[Saved entries]
==*==
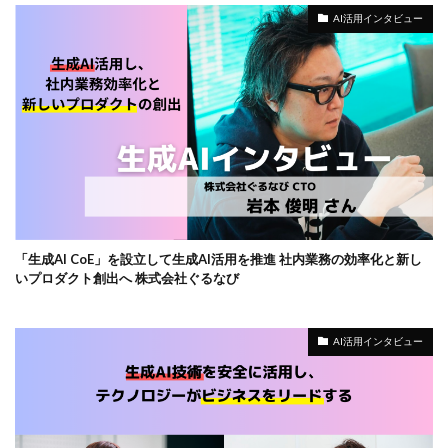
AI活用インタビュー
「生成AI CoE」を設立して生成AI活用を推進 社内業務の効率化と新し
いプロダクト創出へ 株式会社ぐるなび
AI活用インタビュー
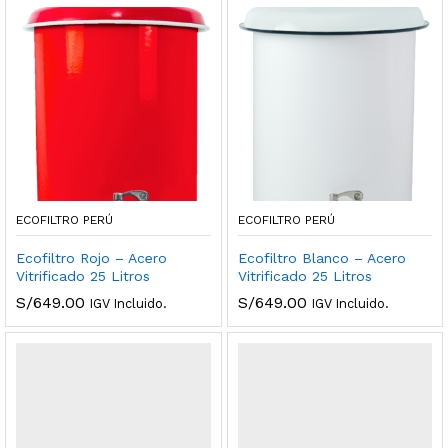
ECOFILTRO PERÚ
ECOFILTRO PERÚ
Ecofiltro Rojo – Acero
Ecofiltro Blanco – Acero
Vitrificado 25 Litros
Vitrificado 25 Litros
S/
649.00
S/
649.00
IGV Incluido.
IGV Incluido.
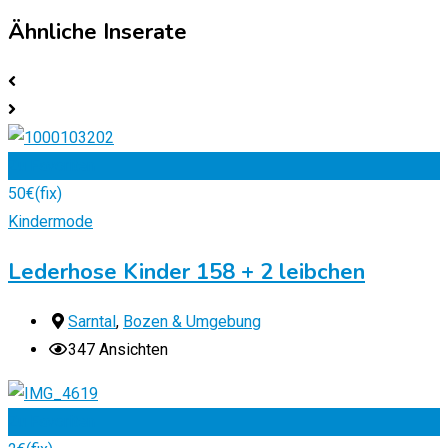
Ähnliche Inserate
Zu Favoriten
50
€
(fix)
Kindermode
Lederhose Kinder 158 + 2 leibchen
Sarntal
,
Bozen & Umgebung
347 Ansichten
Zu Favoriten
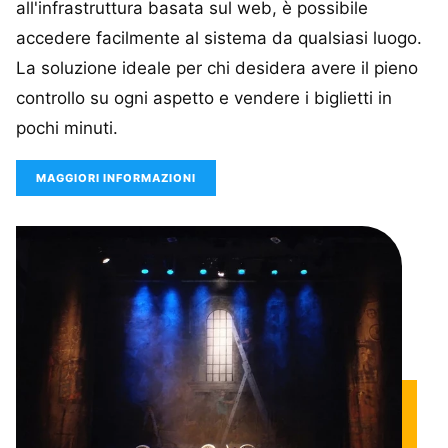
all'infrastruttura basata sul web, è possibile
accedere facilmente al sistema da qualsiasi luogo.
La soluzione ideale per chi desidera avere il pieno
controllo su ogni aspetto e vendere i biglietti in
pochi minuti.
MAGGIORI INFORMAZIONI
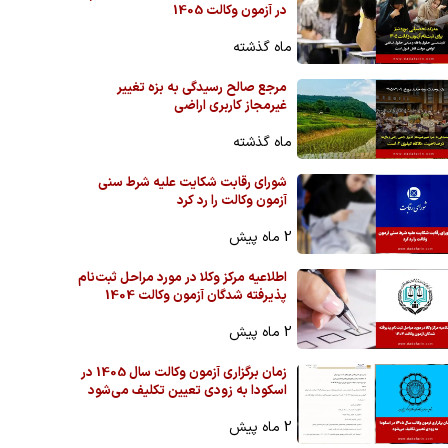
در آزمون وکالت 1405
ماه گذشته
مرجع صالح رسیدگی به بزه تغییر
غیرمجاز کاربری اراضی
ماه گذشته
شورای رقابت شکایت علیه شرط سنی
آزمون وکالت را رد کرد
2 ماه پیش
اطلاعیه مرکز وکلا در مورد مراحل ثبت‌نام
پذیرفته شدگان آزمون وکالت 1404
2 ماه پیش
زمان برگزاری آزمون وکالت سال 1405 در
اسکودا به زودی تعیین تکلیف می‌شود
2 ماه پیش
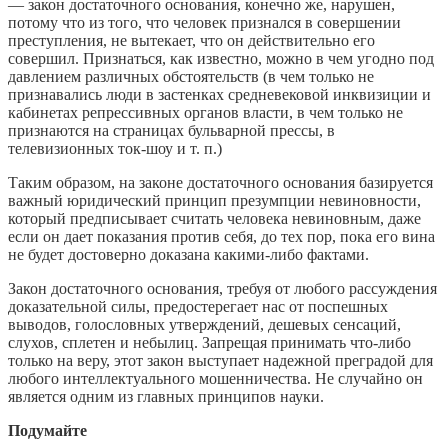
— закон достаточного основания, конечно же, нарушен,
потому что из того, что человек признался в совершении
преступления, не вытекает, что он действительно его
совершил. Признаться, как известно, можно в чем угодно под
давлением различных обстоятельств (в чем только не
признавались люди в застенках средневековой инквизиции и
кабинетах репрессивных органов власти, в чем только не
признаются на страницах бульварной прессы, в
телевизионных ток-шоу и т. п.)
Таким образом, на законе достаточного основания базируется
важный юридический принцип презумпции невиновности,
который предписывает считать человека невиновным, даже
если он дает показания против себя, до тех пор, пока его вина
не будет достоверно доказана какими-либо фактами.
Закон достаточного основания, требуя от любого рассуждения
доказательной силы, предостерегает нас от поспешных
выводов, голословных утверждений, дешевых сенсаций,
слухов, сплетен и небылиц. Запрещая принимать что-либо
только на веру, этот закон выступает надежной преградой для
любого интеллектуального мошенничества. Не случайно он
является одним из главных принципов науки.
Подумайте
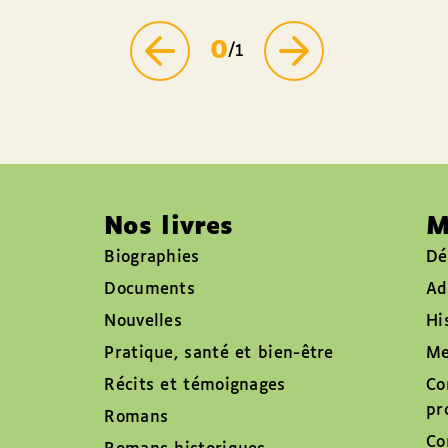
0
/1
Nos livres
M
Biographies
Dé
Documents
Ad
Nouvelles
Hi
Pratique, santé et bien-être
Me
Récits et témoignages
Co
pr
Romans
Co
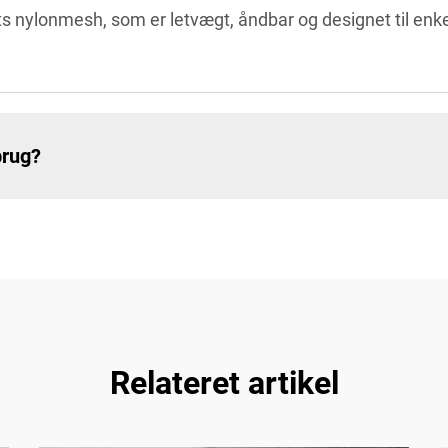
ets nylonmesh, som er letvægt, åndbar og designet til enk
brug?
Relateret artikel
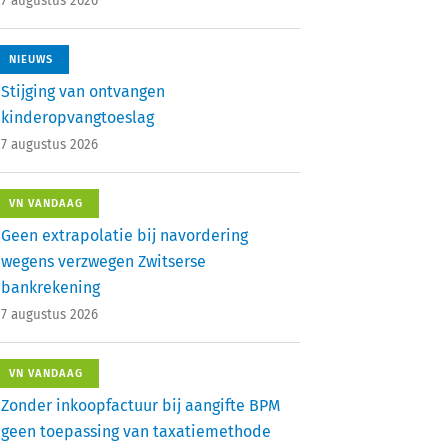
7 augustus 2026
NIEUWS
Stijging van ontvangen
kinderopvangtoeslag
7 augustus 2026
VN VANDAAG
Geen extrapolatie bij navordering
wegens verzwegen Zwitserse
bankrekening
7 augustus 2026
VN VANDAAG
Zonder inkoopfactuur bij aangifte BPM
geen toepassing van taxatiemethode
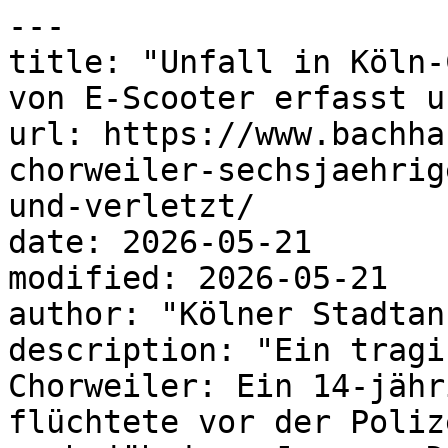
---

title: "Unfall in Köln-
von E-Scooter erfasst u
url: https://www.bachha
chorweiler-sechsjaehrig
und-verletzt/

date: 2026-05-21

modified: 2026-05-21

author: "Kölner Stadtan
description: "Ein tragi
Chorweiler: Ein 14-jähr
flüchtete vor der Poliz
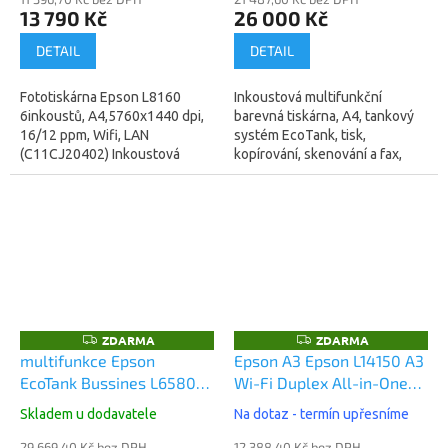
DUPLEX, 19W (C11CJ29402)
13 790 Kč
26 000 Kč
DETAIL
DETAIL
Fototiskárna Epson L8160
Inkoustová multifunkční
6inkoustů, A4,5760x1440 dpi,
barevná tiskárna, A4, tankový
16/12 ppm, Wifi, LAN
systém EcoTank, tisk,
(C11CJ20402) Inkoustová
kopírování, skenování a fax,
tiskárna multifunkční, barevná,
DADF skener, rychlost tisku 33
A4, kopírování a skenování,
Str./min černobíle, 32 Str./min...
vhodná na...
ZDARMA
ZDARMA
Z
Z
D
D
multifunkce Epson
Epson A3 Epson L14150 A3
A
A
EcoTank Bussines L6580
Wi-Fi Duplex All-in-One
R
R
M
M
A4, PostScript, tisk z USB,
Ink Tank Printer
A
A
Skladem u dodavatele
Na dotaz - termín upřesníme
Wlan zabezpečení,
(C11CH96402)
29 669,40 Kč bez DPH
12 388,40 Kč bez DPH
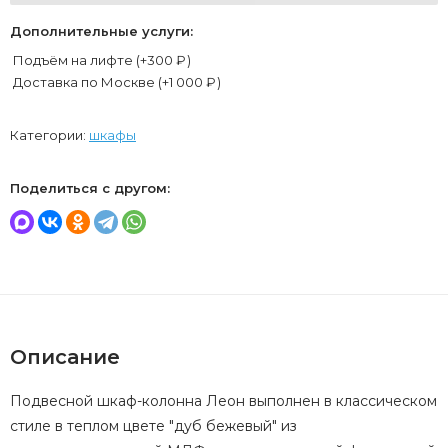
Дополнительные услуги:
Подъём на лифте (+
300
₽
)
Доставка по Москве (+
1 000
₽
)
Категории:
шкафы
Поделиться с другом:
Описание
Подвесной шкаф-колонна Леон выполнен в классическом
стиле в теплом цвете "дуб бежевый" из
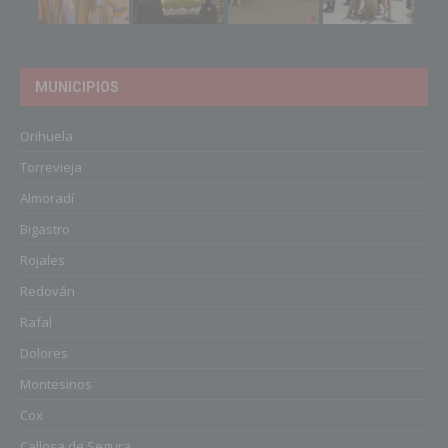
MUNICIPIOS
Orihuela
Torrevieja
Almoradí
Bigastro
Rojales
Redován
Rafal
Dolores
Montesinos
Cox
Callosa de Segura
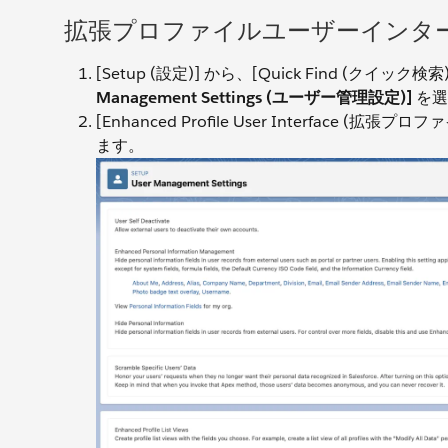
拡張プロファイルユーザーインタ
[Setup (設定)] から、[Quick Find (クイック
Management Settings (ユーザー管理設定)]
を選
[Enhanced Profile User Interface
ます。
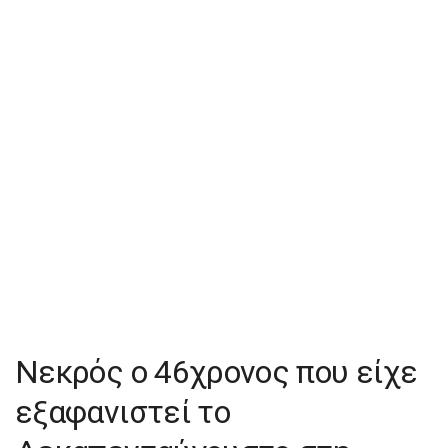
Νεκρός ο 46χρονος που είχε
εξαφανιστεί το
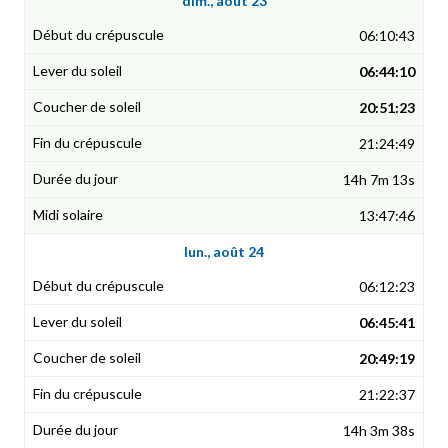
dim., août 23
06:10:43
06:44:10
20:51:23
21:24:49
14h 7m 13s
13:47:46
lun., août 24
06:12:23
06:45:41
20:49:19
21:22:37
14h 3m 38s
==*==
**EXERCISE PROMPT**
The lines above that hold the string "skenování" are to be located and copied.

**REPLY**
kopírování, skenování a fax,
A4, kopírování a skenování,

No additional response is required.